Neither candidate held back in her critiques of the other (see: Warren’s pointed smirk when Klobuchar referred to her as just “Elizabeth”), and both Warren’s and Klobuchar’s answers on taxes and health care made clear their differing political priorities and world views.
The only thing out of the ordinary about it was that both of these candidates are women. And there was something wildly refreshing about seeing a primary debate stage with enough women on it that they could get into vigorous, healthy ― and yes, heated, even tense ― arguments over policy.
“Amy Klobuchar’s simmering hatred for Elizabeth Warren is not feminism, but it doesn’t have to be,” tweeted feminist conmentator Shelby Knox. “Feminism is having 4 women, 2 of them [women of color], on the #demdebate stage, running for president. They don’t have to get along.”
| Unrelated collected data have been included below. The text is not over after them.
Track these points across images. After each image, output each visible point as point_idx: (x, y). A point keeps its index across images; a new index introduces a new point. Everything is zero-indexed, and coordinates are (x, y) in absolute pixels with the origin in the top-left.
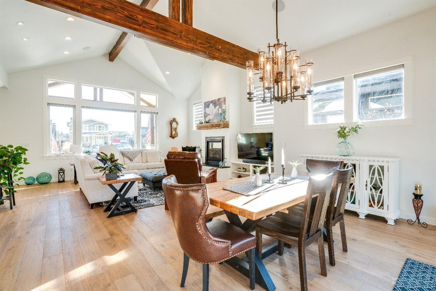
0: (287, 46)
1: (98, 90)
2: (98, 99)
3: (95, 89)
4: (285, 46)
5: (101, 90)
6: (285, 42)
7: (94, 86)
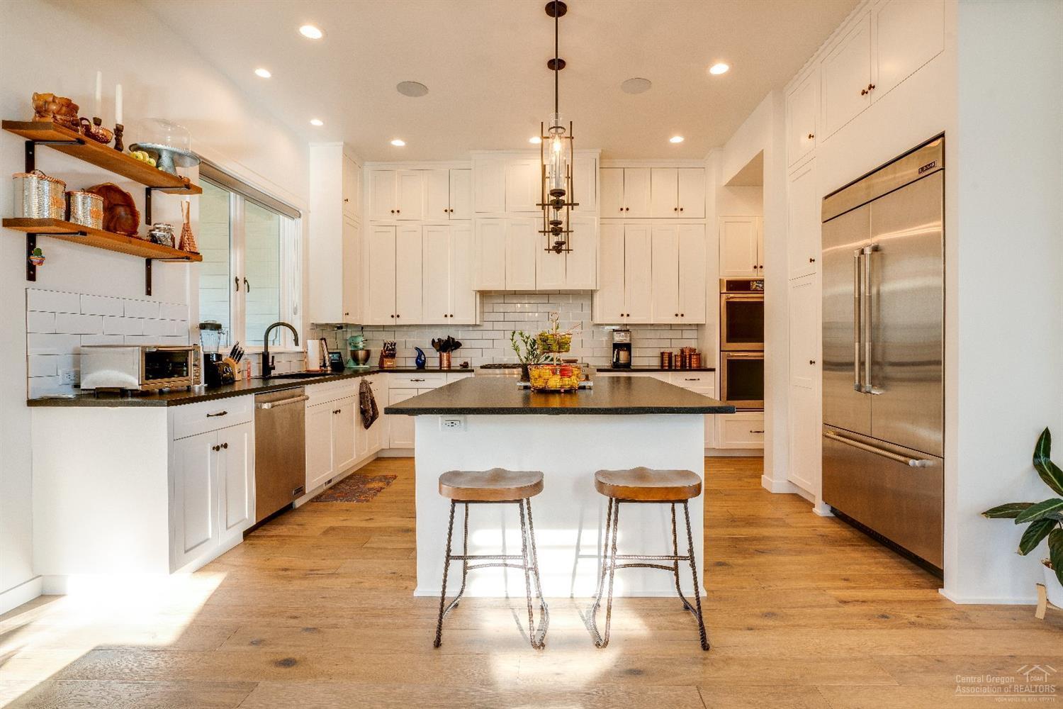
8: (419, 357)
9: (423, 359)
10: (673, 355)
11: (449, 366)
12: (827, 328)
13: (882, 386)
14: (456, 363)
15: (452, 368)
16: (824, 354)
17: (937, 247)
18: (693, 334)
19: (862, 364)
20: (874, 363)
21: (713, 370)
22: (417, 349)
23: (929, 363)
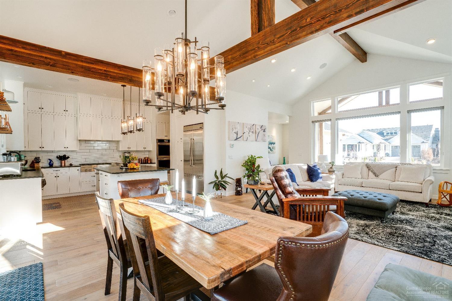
0: (198, 42)
1: (384, 92)
2: (384, 104)
3: (380, 93)
4: (196, 42)
5: (388, 92)
6: (196, 38)
7: (378, 90)
8: (50, 162)
9: (52, 163)
10: (142, 159)
11: (65, 165)
12: (184, 151)
13: (194, 165)
14: (67, 164)
15: (66, 166)
16: (184, 158)
17: (202, 135)
18: (147, 153)
19: (191, 160)
20: (193, 160)
21: (155, 163)
22: (49, 159)
23: (200, 160)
Klobuchar and Warren represent just half of the women who qualified for Tuesday’s debate ― Sen. Kamala Harris (D-Calif.) and Rep. Tulsi Gabbard (D-Hawaii) also joined the 12-person debate stage. Harris and Warren debated each other about big tech and whether Twitter should suspend Donald Trump’s account. Klobuchar chimed in to talk about monopolies. None of these disagreements were over “women’s issues,” per se. (It’s also worth noting that all the candidates ― not just the women ― were asked directly about abortion rights by moderator Erin Burnett.)
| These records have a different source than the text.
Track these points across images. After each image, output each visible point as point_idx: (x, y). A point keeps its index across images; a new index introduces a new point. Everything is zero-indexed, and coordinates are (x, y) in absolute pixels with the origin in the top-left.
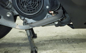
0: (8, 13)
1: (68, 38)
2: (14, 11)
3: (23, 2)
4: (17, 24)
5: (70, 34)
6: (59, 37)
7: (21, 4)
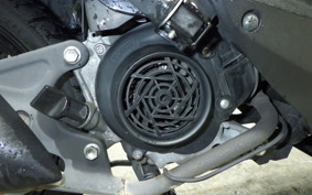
0: (89, 146)
1: (294, 184)
2: (103, 132)
3: (141, 105)
4: (123, 181)
5: (295, 169)
6: (258, 186)
7: (135, 112)
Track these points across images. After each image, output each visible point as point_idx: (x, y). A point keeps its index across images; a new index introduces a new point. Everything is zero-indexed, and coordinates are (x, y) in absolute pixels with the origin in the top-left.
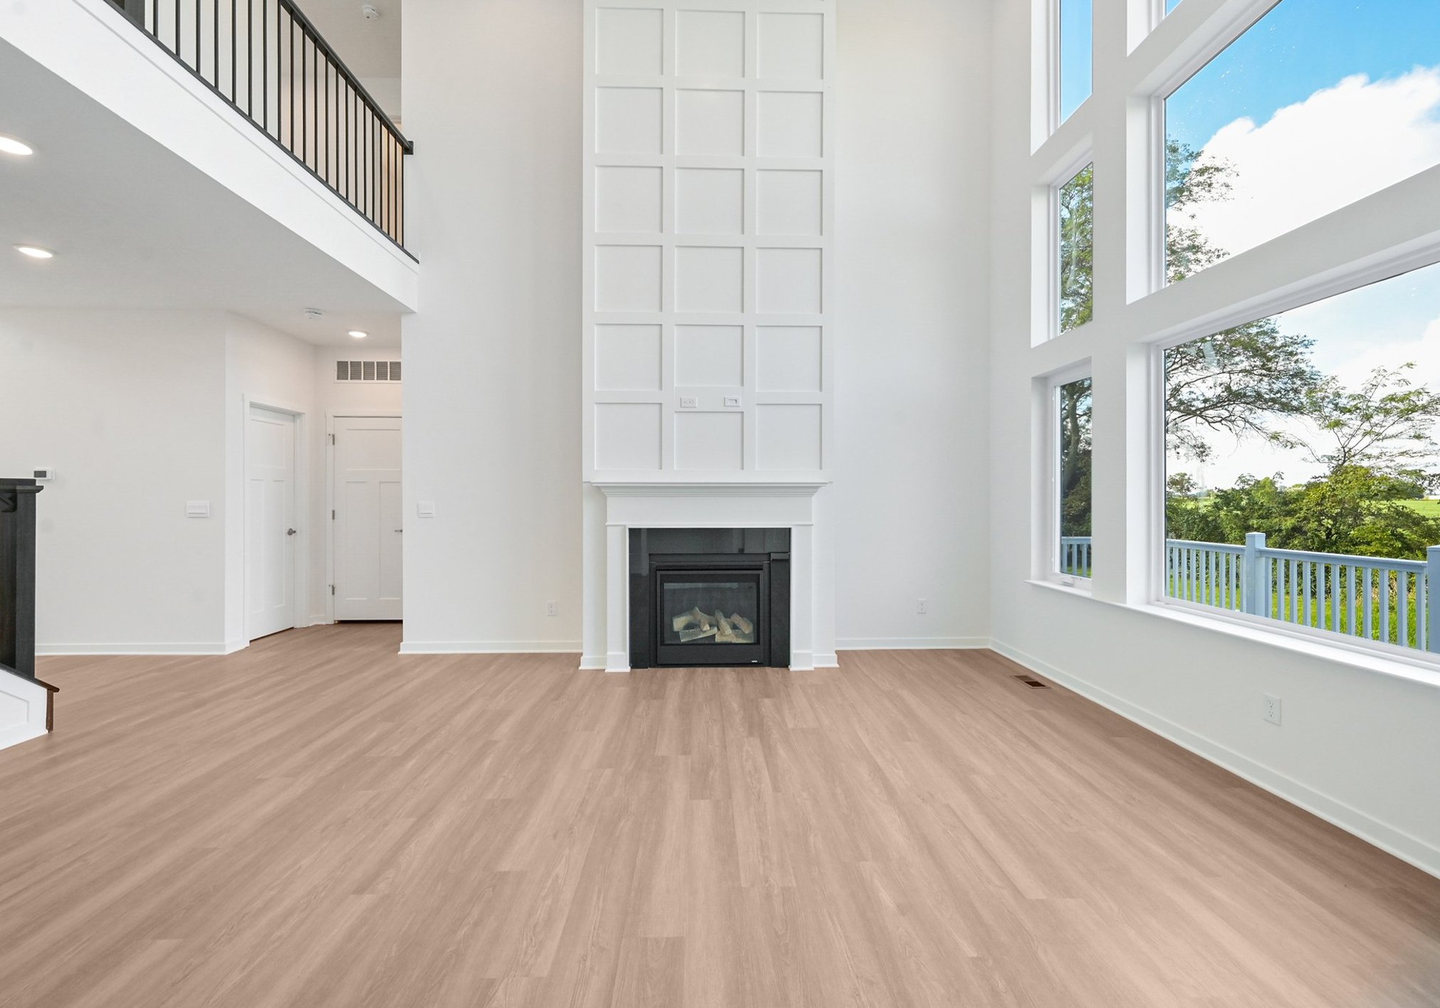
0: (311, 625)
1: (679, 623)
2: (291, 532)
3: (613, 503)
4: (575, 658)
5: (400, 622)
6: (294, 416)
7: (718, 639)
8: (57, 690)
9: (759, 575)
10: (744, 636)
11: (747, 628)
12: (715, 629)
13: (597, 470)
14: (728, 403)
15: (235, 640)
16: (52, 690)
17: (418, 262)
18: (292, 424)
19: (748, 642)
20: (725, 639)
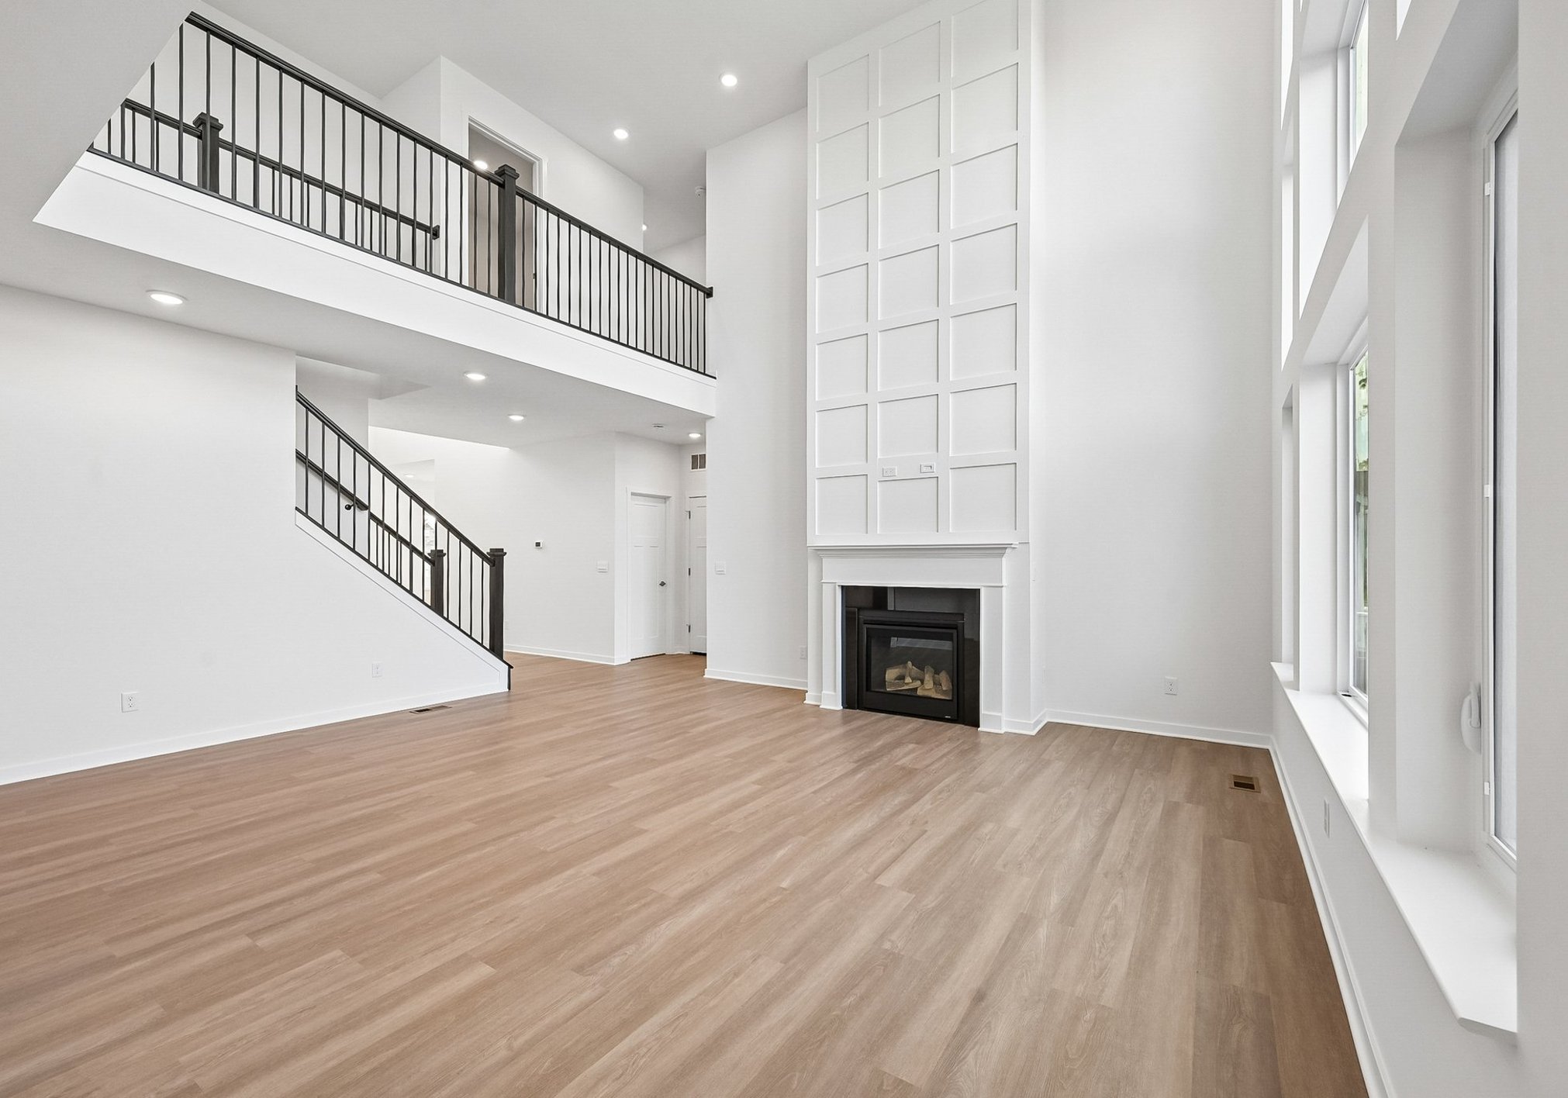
0: (676, 653)
1: (891, 674)
2: (663, 584)
3: (828, 563)
4: (802, 694)
5: (705, 655)
6: (666, 499)
7: (920, 693)
8: (512, 667)
9: (952, 634)
10: (944, 693)
11: (946, 685)
12: (919, 683)
13: (818, 536)
14: (924, 469)
15: (621, 657)
16: (510, 667)
17: (715, 378)
18: (664, 505)
19: (947, 698)
20: (926, 694)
These candidates represent a diversity of not just political ideology but of personal experience. They span generations, racial identities and religious identities. They bring different strengths and weaknesses to the table. In short, they are like any other set of Democratic presidential candidates, gender being only one relevant detail of their lives and political careers.
When there isn’t a singular woman inadvertently tasked with representing all American women, female politicians are free to simply be politicians. This is something that Hillary Clinton struggled with during the 2016 presidential campaign. She was THE woman, saddled with all of the baggage of institutional sexism and misogyny, and all the weight of being THE FIRST. She just didn’t… look presidential. She was just a little… shrill. A little… cold. A little… nasty. A woman could absolutely ― should absolutely ― be president. Just not her. But when there are more women out there campaigning, these baseless, sexist digs simply don’t land in the same way.
“Every woman [who] runs makes it easier for the next woman,” Christina Reynolds, vice president of communications for EMILY’s List, told HuffPost in January, “in part because it changes the way we look at candidates.”
There is also a pressure, when there is just one woman candidate, for all women to line up behind her. In 2016, Gloria Steinem was criticized for suggesting that younger women were supporting Sen. Bernie Sanders (I-Vt.) because that’s where “the boys” were. Understandably, many young female voters felt offended at the idea that their politics must align with Clinton simply because they shared a gender identity with her. Again, not having just one and only woman candidate relieves this pressure and allows the women running for president to make it crystal clear that women are by no means a monolith.
In January, when the presidential primary was just kicking off, I wondered whether “in 2020, the sheer number of them out on the campaign trail and on the debate stage, expressing a variety of political views, even arguing with each other while displaying a variety of demeanors, will force voters to look at women politicians as individual candidates, rather than as avatars for 52 percent of the population.”
If Tuesday night’s debate is any indication, we’re on our way there.